Being labeled as a serial killer wasn’t Barazza’s only claim to fame. Prior to her arrest, she worked as a professional wrestler under the name of The Lady of Silence. She made a name for herself in the lucha libre community

Juana Barraza had a troubled background and a difficult childhood. Her journey to professional wrestler and an eventual notorious serial killer was a shaky one. Journey with us as we unpack this troubling tale. 

Background

Juana Barazza was born in rural Mexico. Her father was a police officer and her mother was allegedly a prostitute. Her mother left her father just three months after Barraza was born and entered into an adulterous relationship with a married man. 

Also an alcoholic, it is believed that Justa Samperio, Barazza’s mother, traded Barazza to a man for three beers. While in this man’s care, Barazza was repeatedly raped and eventually got pregnant. 

As she entered adulthood, she held various odd jobs before entering the professional wrestling community. In 1995, after the birth of her fourth child, she began stealing from stores as a way to get by. Eventually, shoplifting evolved into burglarizing people’s homes.  

Juana Barazza and her friend Araceli Tapia Martinez developed a plan together to gain access to homes of the elderly and rob them. Araceli double-crossed Barazza though. She was in a relationship with a corrupt federal police officer and they extorted Barazza in exchange for avoiding arrest. 

In 2000, Barazza retired from wrestling. At this point, she was earning up to 500 pesos per fight. Upon her retirement, her financial situation became utterly dire. 

Investigation

At first, the police didn’t suspect they were dealing with a female killer. Although eyewitness reports repeatedly stated the perpetrator was a woman wearing a wig & makeup. She was detailed to have big, broad shoulders. The police had trouble conceptualizing a woman doing these crimes and they turned their investigation to the transgender community.

Turning their attention to transgender sex workers, authorities arrested several different people but were unable to hold them as their fingerprints weren’t a match for any of the prints lifted from the crime scenes. 

Still, they continued to focus on the transgender community until a break in the case occurred in 2006. A tenant who lived in Ana Maria de los Reyes Alfaro’s house was returning home to intercept a woman leaving the premises. He also noticed his landlady was laying on the floor, strangled. After realizing the woman leaving the premises was likely her killer, he ran after her. 

Two police officers patrolling the area caught wind of the pursuit and also joined in on the chase. When the police caught her, they knew that this was the serial killer that they had been struggling to find.

Methodology

All of Barazza’s victims were over the age of seventy. She would dress as a nurse and knock on their doors. After winning her victims over and gaining access to the house she would begin her assault. 

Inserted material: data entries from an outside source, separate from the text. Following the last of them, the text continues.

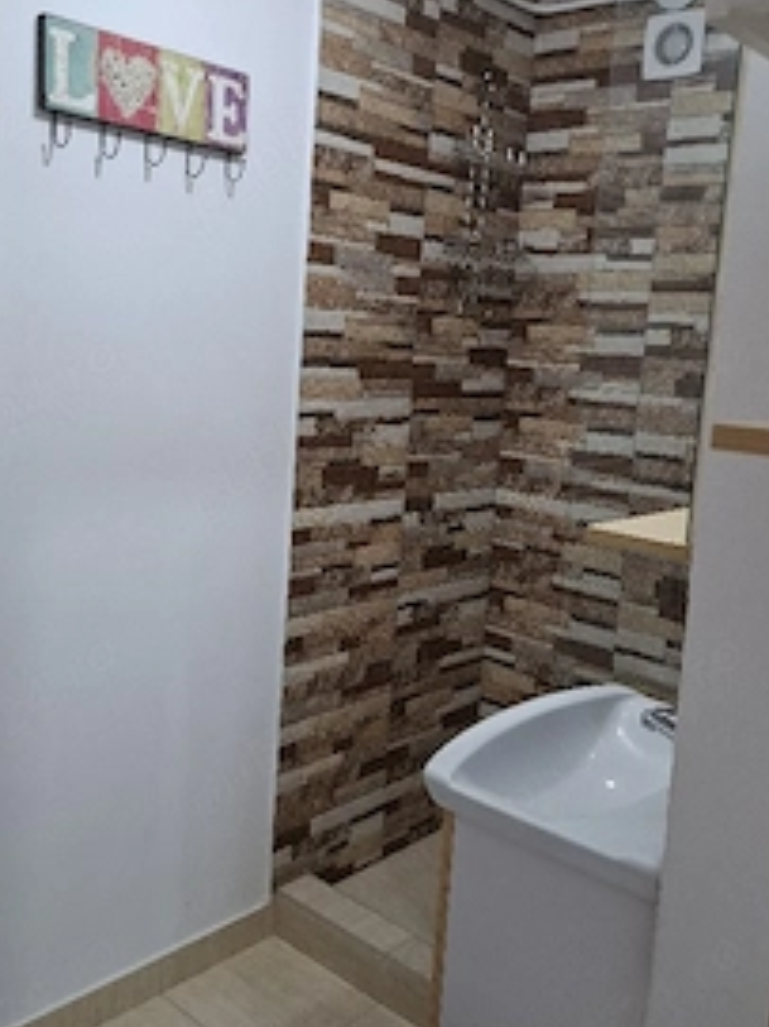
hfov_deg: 41.7
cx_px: 349
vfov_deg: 53.9
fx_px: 1008
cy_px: 466
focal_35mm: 34
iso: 160
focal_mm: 5.54
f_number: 1.8
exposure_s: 1/60.2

If they were distracted, Barazza would strangle them directly, using either a stethoscope from her nurse’s bag or some other item in the home. If they were not distracted, she would beat them first. However, strangulation was always the end result. 

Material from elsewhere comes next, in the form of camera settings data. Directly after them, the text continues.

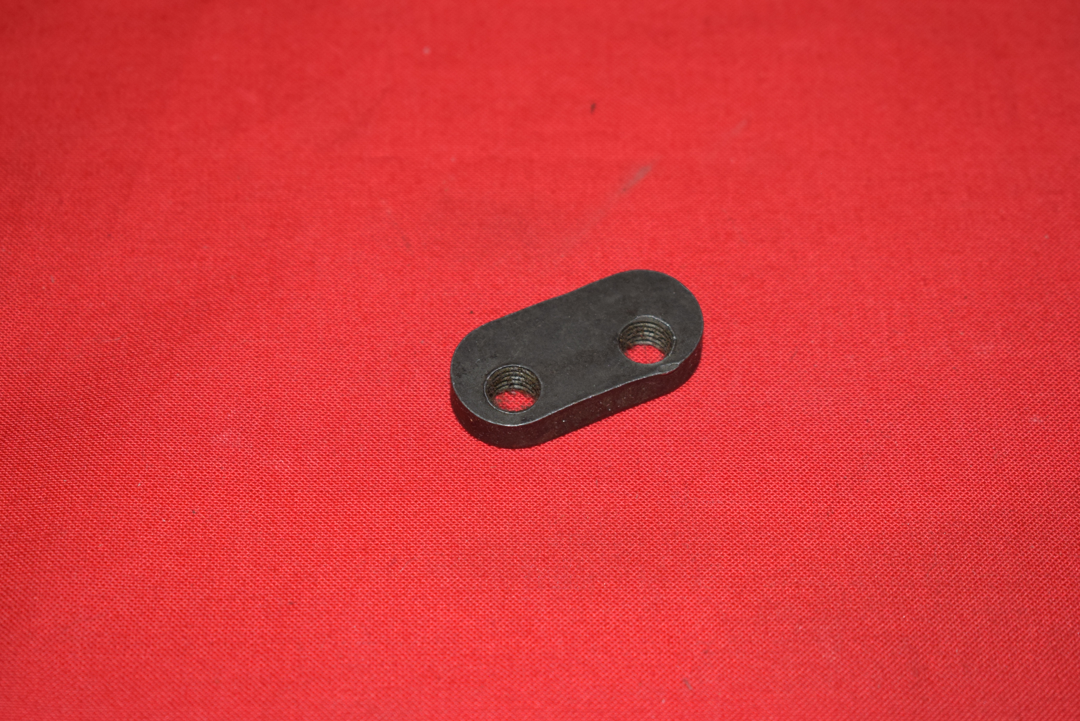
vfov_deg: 16.6
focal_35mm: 82
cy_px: 360
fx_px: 2475
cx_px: 540
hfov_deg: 24.6
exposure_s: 1/125
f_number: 5.6
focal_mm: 55
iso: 640
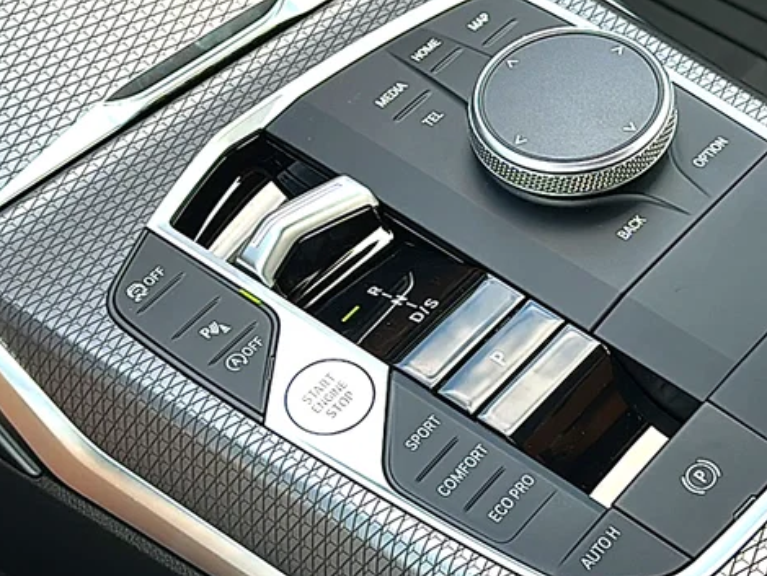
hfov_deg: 30.1
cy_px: 270
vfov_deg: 22.9
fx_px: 1419
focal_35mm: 64
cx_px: 496
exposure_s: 1/187
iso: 64
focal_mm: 6.86
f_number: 1.78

Once the victim was dead, Barazza would rob the home. It’s believed she kept some personal items from several of her victims’ homes as trophies. 

Arrest & conviction

Juana Barraza confessed to the murder she was caught red-handed for. Although she didn’t confess to the others, she was found guilty on sixteen charges of murder and aggravated burglary, including eleven separate counts of murder. At the time of her sentencing, it’s believed she could have been responsible for as many as thirty other similar murders that went unsolved. 

Barazza was sentenced to 759 years in prison. It’s the longest prison sentence for murder to ever be handed down in Mexico. She will be eligible for parole in 2058. She will be 100 years old.